The exotic flavours will bring joy to any morning, or you can have it as a pre-workout meal to fuel your body.
Once the pineapple is made, you can keep it in the fridge for a few days and use as topping on, for example, my healthy pancakes made without bananas. Recipe here
- 1/2 pineapple
- maple syrup (enough to cover the pineapple)
- 1 tsp vanilla seeds ((you can use cinnamon if you don't have vanilla seeds) but will, naturally, give a different flavour)
- 1 pot coconut yoghurt
- 1 handfull mint leaves (chopped finely)
- 1/3 cup oats
HOW TO CUT A PINEAPPLE:
STEP 1: Lay the pineapple side down on the cutting board, and cut off the top and the bottom.

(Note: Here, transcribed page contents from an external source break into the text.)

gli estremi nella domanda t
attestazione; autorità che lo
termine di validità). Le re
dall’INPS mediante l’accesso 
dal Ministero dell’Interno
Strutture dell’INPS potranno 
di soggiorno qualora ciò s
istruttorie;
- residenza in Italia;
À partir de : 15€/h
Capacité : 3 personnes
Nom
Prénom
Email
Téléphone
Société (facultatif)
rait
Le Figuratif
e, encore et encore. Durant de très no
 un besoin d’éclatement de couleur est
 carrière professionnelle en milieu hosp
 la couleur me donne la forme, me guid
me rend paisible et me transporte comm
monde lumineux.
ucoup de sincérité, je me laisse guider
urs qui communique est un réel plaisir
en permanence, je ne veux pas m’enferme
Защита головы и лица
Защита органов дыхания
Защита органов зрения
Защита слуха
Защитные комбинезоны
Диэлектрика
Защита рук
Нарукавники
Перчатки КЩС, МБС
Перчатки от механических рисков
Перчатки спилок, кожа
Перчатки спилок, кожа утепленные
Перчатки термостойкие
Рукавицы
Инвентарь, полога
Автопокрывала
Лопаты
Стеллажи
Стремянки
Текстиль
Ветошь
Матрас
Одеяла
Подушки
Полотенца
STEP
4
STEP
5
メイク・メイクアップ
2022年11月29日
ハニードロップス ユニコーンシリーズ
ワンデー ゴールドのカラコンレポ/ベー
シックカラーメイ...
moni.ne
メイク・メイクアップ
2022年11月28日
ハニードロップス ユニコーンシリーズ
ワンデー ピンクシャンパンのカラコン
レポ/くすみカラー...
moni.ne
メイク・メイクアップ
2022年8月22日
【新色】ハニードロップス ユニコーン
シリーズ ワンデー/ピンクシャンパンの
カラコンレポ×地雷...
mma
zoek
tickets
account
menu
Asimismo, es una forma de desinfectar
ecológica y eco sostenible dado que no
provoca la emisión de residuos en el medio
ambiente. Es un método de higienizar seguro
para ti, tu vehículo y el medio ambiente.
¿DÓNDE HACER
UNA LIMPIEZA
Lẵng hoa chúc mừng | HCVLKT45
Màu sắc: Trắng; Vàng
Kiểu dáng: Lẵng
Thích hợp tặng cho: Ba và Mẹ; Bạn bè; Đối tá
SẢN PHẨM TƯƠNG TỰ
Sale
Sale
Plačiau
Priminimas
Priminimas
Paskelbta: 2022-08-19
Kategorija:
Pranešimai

STEP 2: Set the pineapple bottom-side down on the cutting board, and begin to cut the skin away from the flesh of the fruit. If any stubborn eyes remain, use the tip of a vegetable peeler to scoop them out.
STEP 3: Cut vertically straight through the core (centre) of the pineapple. And then cut each half in half again, leaving you with four equal pieces.
STEP 4: Slice the core off of each fourth.
Peel and cut the pineapple as above. But cut only half of the pineapple in half. Eat the other half as it is or chop up and keep in the freezer for smoothies.
Put the two pineapple chunks in a deep baking tray and cover well with maple syrup and vanilla (or cinnamon) Give it a good toss with your hands making sure every bit is covered.
Bake in the oven for 20-25 minutes at 180 C.
Once cooled slightly, cut into small pieces.
Mix the coconut yoghurt with the finely cut mint and the oats. Pour in a bowl and serve with the marinated pineapple pieces on top. Enjoy!